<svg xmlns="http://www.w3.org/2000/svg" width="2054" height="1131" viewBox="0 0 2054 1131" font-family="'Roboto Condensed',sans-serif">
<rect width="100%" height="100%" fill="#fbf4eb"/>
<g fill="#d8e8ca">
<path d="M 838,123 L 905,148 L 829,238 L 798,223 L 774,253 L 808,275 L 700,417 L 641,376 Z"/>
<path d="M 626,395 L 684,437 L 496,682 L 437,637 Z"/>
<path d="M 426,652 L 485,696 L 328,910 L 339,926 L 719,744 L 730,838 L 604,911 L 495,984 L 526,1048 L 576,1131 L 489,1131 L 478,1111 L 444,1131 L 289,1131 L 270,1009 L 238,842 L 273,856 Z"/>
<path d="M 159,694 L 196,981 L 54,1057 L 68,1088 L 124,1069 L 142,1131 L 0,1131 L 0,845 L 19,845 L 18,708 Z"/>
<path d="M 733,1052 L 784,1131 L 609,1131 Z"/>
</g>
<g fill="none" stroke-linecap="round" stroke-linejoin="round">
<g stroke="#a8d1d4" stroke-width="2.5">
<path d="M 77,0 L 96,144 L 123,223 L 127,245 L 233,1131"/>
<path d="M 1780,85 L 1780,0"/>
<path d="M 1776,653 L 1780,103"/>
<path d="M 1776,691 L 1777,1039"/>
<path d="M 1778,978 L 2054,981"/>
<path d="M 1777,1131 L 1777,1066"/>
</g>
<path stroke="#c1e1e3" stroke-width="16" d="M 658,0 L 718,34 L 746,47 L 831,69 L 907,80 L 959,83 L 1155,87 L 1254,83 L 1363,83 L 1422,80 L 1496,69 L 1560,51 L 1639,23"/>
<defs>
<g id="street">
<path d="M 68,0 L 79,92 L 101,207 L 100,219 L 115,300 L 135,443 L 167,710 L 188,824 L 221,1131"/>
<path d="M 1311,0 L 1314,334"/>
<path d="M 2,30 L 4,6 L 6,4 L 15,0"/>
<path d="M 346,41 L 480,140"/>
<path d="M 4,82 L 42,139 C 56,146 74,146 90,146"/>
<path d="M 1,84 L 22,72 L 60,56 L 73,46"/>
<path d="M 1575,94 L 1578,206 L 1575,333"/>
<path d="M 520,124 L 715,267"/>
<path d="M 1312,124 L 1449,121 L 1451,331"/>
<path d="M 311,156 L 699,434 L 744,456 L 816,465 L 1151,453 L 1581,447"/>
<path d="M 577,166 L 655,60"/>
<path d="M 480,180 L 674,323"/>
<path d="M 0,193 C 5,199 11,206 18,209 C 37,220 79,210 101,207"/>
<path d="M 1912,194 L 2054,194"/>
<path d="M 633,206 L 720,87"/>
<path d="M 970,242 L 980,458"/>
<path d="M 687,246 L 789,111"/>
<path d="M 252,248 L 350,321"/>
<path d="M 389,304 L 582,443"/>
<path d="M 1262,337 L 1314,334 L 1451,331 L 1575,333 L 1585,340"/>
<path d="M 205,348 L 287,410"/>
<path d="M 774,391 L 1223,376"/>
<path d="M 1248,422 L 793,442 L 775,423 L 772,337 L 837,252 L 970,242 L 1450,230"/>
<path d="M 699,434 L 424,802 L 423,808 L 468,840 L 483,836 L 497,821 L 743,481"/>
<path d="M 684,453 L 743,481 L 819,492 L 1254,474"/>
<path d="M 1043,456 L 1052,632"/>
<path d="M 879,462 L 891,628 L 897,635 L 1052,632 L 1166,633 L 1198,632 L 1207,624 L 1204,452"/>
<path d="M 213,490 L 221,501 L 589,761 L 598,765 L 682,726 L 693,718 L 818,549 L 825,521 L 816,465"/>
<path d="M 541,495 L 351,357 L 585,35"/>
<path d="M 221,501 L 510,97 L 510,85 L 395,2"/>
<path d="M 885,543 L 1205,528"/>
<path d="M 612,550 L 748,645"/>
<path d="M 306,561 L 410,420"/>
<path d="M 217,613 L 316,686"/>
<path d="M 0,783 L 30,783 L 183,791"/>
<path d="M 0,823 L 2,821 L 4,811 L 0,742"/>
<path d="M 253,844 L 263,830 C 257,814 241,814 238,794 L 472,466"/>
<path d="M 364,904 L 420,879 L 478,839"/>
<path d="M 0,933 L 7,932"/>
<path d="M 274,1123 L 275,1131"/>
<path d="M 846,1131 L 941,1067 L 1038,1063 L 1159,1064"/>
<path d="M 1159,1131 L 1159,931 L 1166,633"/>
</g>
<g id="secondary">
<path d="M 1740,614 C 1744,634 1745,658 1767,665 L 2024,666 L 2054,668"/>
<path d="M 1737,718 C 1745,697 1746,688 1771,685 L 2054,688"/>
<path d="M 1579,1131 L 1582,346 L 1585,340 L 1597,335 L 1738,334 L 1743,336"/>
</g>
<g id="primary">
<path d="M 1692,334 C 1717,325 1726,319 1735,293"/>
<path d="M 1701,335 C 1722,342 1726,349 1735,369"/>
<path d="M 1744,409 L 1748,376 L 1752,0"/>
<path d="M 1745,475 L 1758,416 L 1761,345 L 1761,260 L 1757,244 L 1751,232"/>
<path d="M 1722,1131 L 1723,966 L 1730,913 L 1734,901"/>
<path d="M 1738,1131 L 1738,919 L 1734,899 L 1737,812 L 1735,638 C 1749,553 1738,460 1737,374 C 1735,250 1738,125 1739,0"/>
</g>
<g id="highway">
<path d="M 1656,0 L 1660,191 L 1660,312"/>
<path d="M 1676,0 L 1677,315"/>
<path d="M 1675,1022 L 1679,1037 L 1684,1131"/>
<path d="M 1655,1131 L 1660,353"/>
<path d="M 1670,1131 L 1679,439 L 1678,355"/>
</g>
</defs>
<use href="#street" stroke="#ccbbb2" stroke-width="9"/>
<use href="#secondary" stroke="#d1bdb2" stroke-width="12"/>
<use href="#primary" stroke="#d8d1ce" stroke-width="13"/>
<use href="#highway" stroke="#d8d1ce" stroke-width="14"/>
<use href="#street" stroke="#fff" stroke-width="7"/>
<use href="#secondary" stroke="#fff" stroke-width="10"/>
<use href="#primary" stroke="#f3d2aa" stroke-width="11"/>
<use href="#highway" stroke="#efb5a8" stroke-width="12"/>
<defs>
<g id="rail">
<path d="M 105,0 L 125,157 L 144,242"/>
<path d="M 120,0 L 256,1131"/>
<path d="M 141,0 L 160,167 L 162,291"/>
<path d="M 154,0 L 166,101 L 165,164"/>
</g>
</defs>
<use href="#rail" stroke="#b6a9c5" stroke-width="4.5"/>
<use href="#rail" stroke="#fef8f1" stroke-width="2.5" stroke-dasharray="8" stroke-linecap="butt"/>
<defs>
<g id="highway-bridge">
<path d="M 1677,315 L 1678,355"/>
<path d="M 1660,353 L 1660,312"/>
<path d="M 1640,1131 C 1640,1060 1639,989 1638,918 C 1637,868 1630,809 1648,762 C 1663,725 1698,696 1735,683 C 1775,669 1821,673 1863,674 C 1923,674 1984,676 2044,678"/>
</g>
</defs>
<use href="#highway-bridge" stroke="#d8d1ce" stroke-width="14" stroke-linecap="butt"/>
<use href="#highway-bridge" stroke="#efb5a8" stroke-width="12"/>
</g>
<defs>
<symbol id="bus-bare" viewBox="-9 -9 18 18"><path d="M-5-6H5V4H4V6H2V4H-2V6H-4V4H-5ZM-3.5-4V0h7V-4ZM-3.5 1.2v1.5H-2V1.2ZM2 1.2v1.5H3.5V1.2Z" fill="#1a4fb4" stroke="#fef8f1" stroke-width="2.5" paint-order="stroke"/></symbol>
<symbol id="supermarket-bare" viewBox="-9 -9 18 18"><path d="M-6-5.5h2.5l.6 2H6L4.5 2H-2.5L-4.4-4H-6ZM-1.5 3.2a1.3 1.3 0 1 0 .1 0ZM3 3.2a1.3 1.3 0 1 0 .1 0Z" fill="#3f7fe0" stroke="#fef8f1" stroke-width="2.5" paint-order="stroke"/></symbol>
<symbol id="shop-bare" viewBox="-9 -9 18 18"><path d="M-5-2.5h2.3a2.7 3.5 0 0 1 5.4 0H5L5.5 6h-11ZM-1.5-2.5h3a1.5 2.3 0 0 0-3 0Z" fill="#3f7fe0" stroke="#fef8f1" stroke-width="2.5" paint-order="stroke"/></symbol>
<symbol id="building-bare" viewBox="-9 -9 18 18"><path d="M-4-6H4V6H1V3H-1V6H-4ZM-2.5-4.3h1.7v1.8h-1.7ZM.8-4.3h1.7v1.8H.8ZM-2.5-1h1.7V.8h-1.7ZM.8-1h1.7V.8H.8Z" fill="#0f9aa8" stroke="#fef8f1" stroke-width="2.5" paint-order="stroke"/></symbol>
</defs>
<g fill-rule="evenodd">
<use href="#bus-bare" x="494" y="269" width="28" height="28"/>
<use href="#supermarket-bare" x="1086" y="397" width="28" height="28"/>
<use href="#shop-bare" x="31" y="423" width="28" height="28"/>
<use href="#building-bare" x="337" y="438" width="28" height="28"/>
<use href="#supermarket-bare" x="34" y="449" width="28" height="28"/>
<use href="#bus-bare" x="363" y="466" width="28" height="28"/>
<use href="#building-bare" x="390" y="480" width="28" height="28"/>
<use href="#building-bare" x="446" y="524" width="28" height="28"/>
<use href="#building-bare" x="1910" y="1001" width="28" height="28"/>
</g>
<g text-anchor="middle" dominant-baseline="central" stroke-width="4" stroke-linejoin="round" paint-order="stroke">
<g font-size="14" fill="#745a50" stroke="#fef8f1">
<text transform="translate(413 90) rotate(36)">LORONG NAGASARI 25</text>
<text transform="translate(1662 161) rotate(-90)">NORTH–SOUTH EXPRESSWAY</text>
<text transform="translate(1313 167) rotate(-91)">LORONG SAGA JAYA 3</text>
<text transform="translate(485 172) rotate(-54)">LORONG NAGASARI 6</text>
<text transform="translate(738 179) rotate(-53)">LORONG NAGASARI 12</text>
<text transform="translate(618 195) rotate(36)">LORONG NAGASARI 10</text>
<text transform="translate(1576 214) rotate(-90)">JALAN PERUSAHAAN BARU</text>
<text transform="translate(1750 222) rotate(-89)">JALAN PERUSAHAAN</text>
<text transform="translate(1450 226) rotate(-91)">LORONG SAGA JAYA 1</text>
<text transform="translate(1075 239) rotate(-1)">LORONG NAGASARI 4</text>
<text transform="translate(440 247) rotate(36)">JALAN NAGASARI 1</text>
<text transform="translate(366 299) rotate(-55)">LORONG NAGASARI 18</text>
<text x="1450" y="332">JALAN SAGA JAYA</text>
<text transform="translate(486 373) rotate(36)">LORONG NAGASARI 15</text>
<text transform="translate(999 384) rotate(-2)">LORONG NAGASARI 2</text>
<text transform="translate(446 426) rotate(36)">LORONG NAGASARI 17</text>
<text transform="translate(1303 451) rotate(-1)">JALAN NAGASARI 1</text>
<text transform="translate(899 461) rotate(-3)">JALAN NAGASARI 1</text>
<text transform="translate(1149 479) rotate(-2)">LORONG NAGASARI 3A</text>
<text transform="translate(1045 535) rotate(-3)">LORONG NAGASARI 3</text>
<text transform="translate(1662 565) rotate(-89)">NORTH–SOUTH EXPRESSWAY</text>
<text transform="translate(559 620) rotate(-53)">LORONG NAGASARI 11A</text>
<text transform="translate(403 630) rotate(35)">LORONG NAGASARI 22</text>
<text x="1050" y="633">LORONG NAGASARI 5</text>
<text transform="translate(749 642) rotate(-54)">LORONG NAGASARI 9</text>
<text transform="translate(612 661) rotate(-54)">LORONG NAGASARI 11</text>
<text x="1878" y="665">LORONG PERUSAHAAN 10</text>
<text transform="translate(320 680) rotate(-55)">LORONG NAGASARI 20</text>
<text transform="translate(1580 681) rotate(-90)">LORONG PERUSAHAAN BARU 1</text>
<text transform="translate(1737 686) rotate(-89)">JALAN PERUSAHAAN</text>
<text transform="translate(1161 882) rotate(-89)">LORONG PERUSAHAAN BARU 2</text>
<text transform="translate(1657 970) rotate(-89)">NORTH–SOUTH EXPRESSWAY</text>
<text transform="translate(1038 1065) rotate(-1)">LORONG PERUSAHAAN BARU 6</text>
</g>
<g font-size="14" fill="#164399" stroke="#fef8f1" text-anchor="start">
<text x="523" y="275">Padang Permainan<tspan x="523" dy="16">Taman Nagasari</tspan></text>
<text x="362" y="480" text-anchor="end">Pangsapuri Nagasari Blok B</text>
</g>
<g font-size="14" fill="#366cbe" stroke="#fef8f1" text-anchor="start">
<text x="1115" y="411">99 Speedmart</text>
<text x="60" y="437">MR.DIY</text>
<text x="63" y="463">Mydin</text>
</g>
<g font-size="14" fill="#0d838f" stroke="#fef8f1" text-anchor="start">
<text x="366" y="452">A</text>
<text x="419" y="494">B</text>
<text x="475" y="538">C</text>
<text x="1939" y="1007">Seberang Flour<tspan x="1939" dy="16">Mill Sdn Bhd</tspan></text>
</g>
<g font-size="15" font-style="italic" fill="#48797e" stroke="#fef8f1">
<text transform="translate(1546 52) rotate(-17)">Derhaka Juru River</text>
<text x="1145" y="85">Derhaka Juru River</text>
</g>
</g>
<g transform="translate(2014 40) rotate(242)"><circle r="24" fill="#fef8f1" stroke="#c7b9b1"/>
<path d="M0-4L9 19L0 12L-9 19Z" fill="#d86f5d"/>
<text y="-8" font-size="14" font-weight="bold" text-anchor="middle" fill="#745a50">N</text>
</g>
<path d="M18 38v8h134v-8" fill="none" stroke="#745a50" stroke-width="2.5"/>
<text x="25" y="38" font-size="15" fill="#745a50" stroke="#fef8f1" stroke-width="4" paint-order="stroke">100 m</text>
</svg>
****************************************
• REQUIRED ACTION: Filter the entries down to the lines that hold "round". Copy those lines.

• RESPONSE:
<g fill="none" stroke-linecap="round" stroke-linejoin="round">
<g text-anchor="middle" dominant-baseline="central" stroke-width="4" stroke-linejoin="round" paint-order="stroke">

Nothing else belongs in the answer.